The official position from the IPCC’s latest report is that the problem of climate change is getting worse. The fires and record high temperatures in Western United States and British Columbia, Greece and Turkey may be portents of what is coming. There have been terrible floods in Germany and New Zealand has had its bad time with floods as well. While Germany was getting flooded, the town of Westport was inundated, and the Buller river had flows about 30% higher than its previous record flood. There is the usual hand-wringing from politicians. Unfortunately, at least two serious threats that have been ignored.
The first is the release of additional methane. Methane is a greenhouse gas that is about 35 times more efficient at retaining heat than carbon dioxide. The reason is absorption of infrared depends on the change of dipole moment during absorption. CO2 is a linear molecule and has three vibrational modes. One involves the two oxygen atoms both moving the same way so there is no change of dipole moment, the two changes cancelling each other. Another is as if the oxygen atoms are stationary and the carbon atom wobbles between them. The two dipoles now do not cancel, so that absorbs, but the partial cancellation reduces the strength. The third involves molecular bending, but the very strong bond means the bend does not move that much, so again the absorption is weak. That is badly oversimplified, but I hope you get the picture.

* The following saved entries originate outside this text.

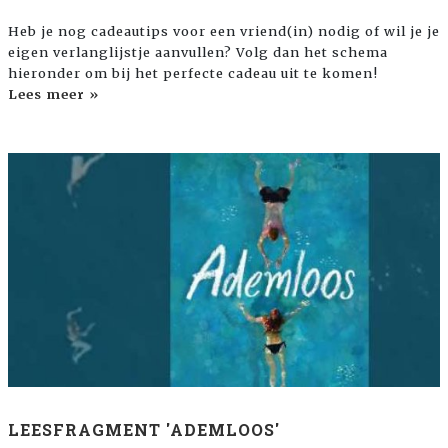
Heb je nog cadeautips voor een vriend(in) nodig of wil je je
eigen verlanglijstje aanvullen? Volg dan het schema
hieronder om bij het perfecte cadeau uit te komen!
Lees meer »
LEESFRAGMENT 'ADEMLOOS'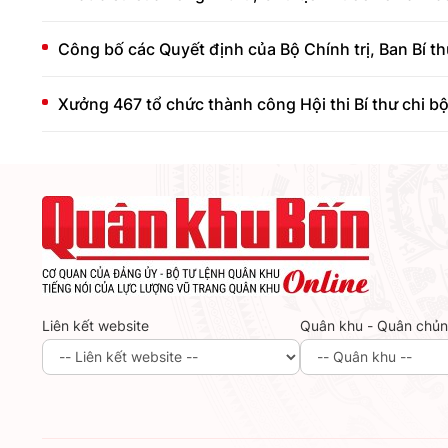
Công bố các Quyết định của Bộ Chính trị, Ban Bí t
Xưởng 467 tổ chức thành công Hội thi Bí thư chi bộ
Liên kết website
Quân khu - Quân chủ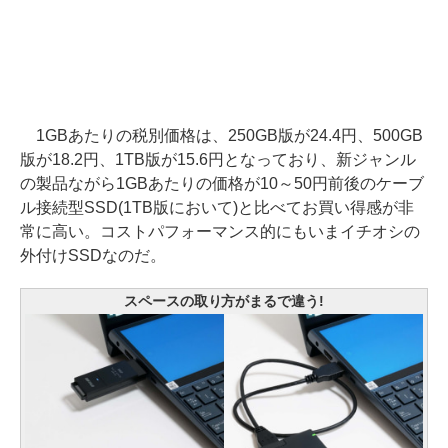
1GBあたりの税別価格は、250GB版が24.4円、500GB
版が18.2円、1TB版が15.6円となっており、新ジャンル
の製品ながら1GBあたりの価格が10～50円前後のケーブ
ル接続型SSD(1TB版において)と比べてお買い得感が非
常に高い。コストパフォーマンス的にもいまイチオシの
外付けSSDなのだ。
スペースの取り方がまるで違う!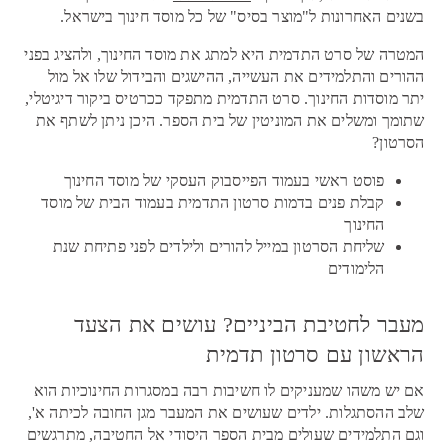
בשנים האחרונות ל"מוצר בסיס" של כל מוסד חינוך בישראל.
המטרה של סרט התדמית היא למתג את מוסד החינוך, ולהציג בפני
ההורים והתלמידים את העשייה, ההישגים והבידול שלו אל מול
יתר מוסדות החינוך. סרט התדמית מתפקד ככרטיס ביקור דיגיטלי,
שתומך ומשלים את המוניטין של בית הספר. היכן ניתן לשתף את
הסרטון?
פוסט ראשי בעמוד הפייסבוק העסקי של מוסד החינוך
קבלת פנים בדמות סרטון התדמית בעמוד הבית של מוסד
החינוך
שליחת הסרטון במייל להורים ולילדים לפני פתיחת שנת
הלימודים
מעבר לחטיבת הביניים? עושים את הצעד
הראשון עם סרטון תדמית
אם יש משהו שמעניקים לו חשיבות רבה במסגרות החינוכיות הוא
שלב ההסתגלות. ילדים שעושים את המעבר מגן החובה לכיתה א',
וגם התלמידים שעולים מבית הספר היסודי אל החטיבה, מתרגשים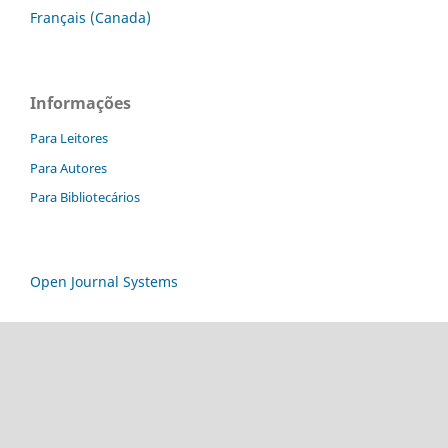
Français (Canada)
Informações
Para Leitores
Para Autores
Para Bibliotecários
Open Journal Systems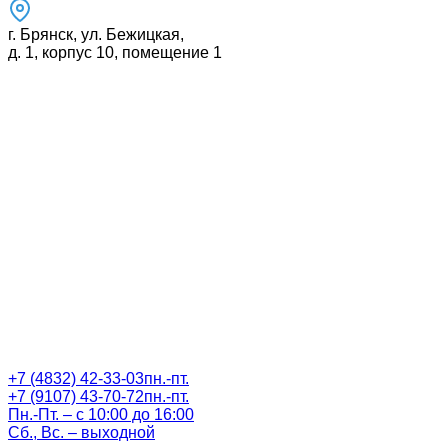
г. Брянск, ул. Бежицкая,
д. 1, корпус 10, помещение 1
+7 (4832) 42-33-03
пн.-пт.
+7 (9107) 43-70-72
пн.-пт.
Пн.-Пт. – с 10:00 до 16:00
Сб., Вс. – выходной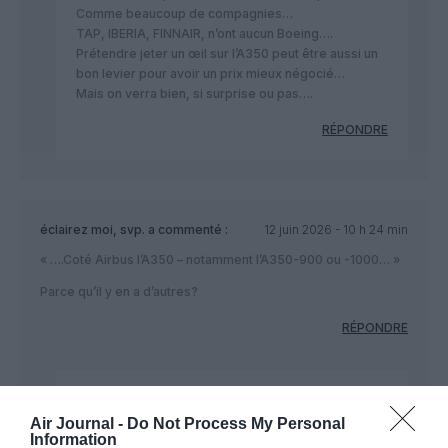
Comme beaucoup de compagnies…
TAP, IBERIA, FINNAIR, n’ont aucun Boeing….
Prétendre jeter un œil sur l’A350 peut être aussi un
bon levier pour avoir un prix mieux négocié…
Mais on verra bien, si surprise ou pas….
RÉPONDRE
éclairez moi, svp.
a commenté :
12 juin 2026 - 10 h 24 min
« ….Coté Airbus l’A350 – notamment l’A350-900 ou -1000… »
Parce qu’il y en a d’autres?
RÉPONDRE
Le guidelois
a commenté :
12 juin 2026 - 14 h 18
min
Air Journal -
Do Not Process My Personal
Information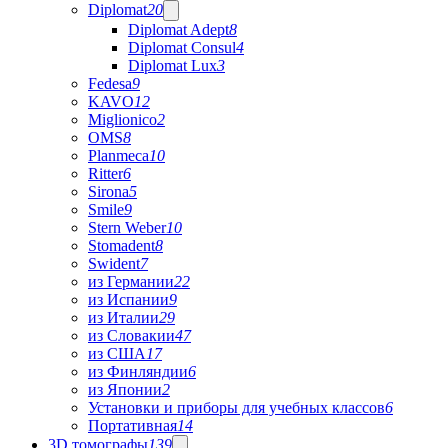
Diplomat
20
Diplomat Adept
8
Diplomat Consul
4
Diplomat Lux
3
Fedesa
9
KAVO
12
Miglionico
2
OMS
8
Planmeca
10
Ritter
6
Sirona
5
Smile
9
Stern Weber
10
Stomadent
8
Swident
7
из Германии
22
из Испании
9
из Италии
29
из Словакии
47
из США
17
из Финляндии
6
из Японии
2
Установки и приборы для учебных классов
6
Портативная
14
3D томографы
139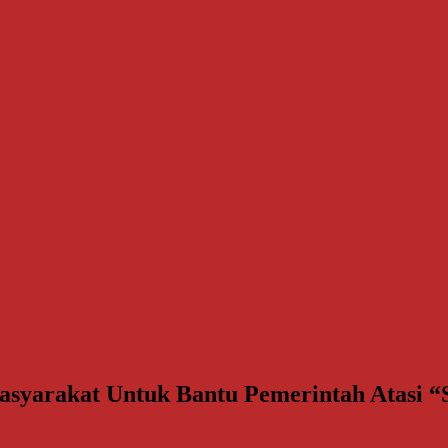
yarakat Untuk Bantu Pemerintah Atasi “S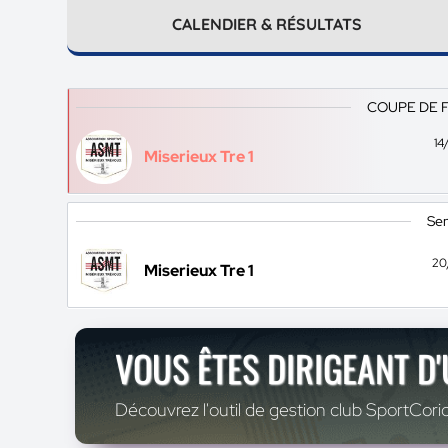
CALENDIER & RÉSULTATS
COUPE DE 
14
Miserieux Tre 1
Sen
20
Miserieux Tre 1
VOUS ÊTES DIRIGEANT D
Découvrez l'outil de gestion club SportCoric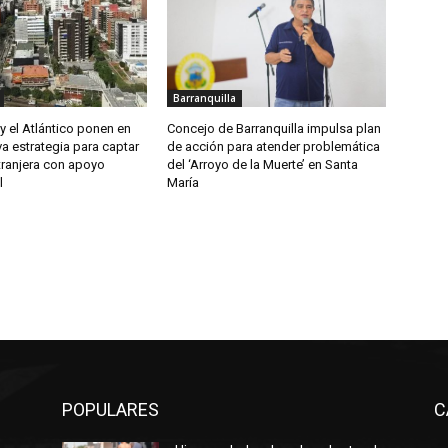
Barranquilla
 y el Atlántico ponen en
Concejo de Barranquilla impulsa plan
a estrategia para captar
de acción para atender problemática
tranjera con apoyo
del ‘Arroyo de la Muerte’ en Santa
l
María
POPULARES
C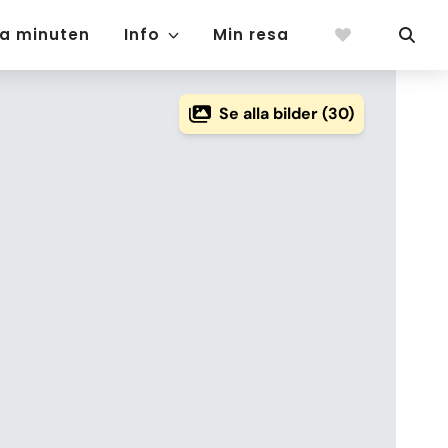
ta minuten
Info
Min resa
Se alla bilder (30)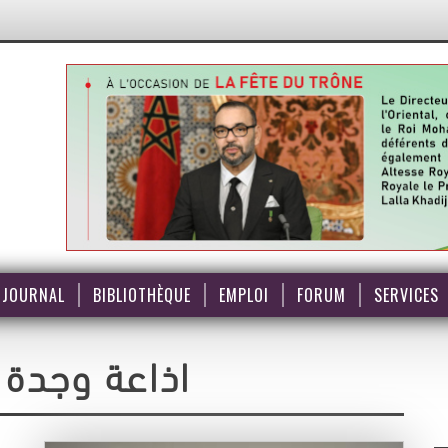
JOURNAL
BIBLIOTHÈQUE
EMPLOI
FORUM
SERVICES
اذاعة وجدة 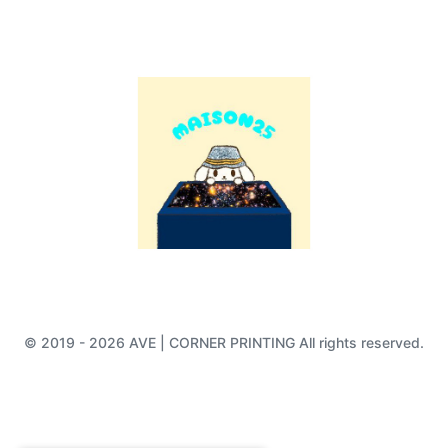
© 2019 - 2026 AVE | CORNER PRINTING All rights reserved.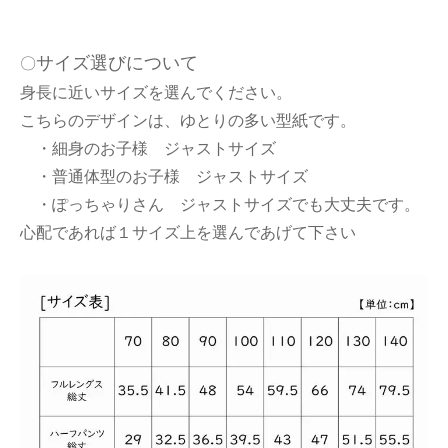
サイズ選びについて
〇
身長に近いサイズを選んでください。
こちらのデザインは、ゆとりの多い型紙です。
・細身のお子様 ジャストサイズ
・普通体型のお子様 ジャストサイズ
・ぽっちゃりさん ジャストサイズでも大丈夫です。
心配であれば１サイズ上を選んであげて下さい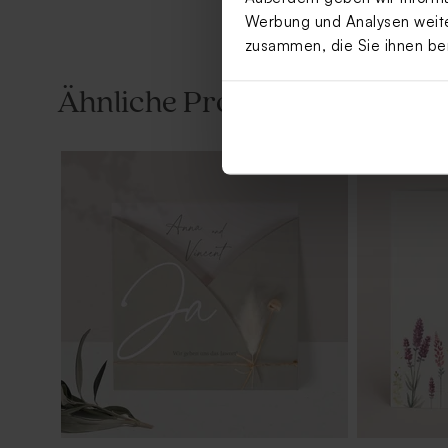
Werbung und Analysen weiter
zusammen, die Sie ihnen be
Ähnliche Produkte
Green Cloud Seifen - Thé Chai
Cremefarbe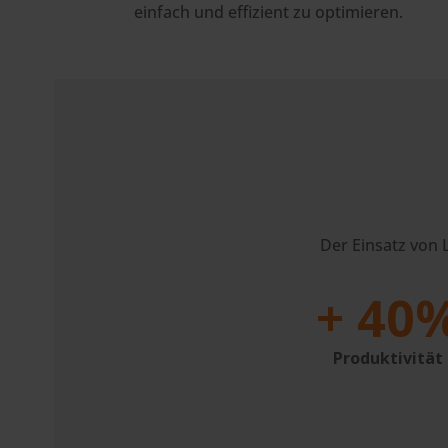
einfach und effizient zu optimieren.
Der Einsatz von 
+ 40
Produktivität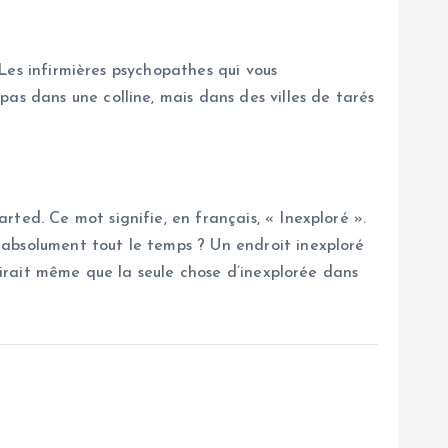
 Les infirmières psychopathes qui vous
as dans une colline, mais dans des villes de tarés
ted. Ce mot signifie, en français, « Inexploré ».
 absolument tout le temps ? Un endroit inexploré
 dirait même que la seule chose d’inexplorée dans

Methane has four vibrations, and rather than describe them, try this link: http://www2.ess.ucla.edu/~schauble/MoleculeHTML/CH4_html/CH4_page.html
Worse, its vibrations are in regions totally different from carbon dioxide, which means it is different radiation that cannot escape directly to space.
This summer, average temperatures in parts of Siberia were 6 degrees Centigrade above the 1980 – 2000 average and methane is starting to be released from the permafrost. Methane forms a clathrate with ice, that is it rearranges the ice structure and inserts itself when under pressure, but the clathrate decomposes on warming to near the ice melting point. This methane has formed from the anaerobic digestion of plant material and been trapped by the cold, so if released we get delivered suddenly all methane that otherwise would have been released and destroyed over several million years. There are about eleven billion tonnes of methane estimated to be in clathrates that could be subject to decomposition, about the effect of over 35 years of all our carbon dioxide emissions, except that as I noted, this works in a totally fresh part of the spectrum. So methane is a problem; we all knew that.
What we did not know a new source has been identified as published in the Proceedings of the National Academy of Sciences recently. Apparently significantly increased methane concentrations were found in two areas of northern Siberia: the Tamyr fold belt and the rim of the Siberian Platform. These are limestone formations from the Paleozoic era. In both cases the methane increased significantly during heat waves. The soil there is very thin so there is very little vegetation to decay and it was claimed the methane was stored in and now emitted from fractures in the limestone.
The second major problem concerns the Atlantic Meridional Overturning Circulation (AMOC), also known as the Atlantic conveyor. What it does is to take warm water that gets increasingly salty up the east Coast of the US, then switch to the Gulf Stream and warm Europe (and provide moisture for the floods). As it loses water it gets increasingly salty and with its increased density it dives to the Ocean floor and flows back towards the equator. Why this is a problem is that the melting Northern Polar and Greenland ice is providing a flood of fresh water that dilutes the salty water. When the density of the water is insufficient to cause it to sink this conveyer will simply stop. At that point the whole Atlantic circulation as it is now stops. Europe chills, but the ice continues to melt. Because this is a “stopped” circulation, it cannot be simply restarted because the ocean will go and do something else. So, what to do? The first thing is that simply stopping burning a little coal won’t be enough. If we stopped emitting CO2 now, the northern ice would keep melting at its current rate. All we would do is stop it melting faster.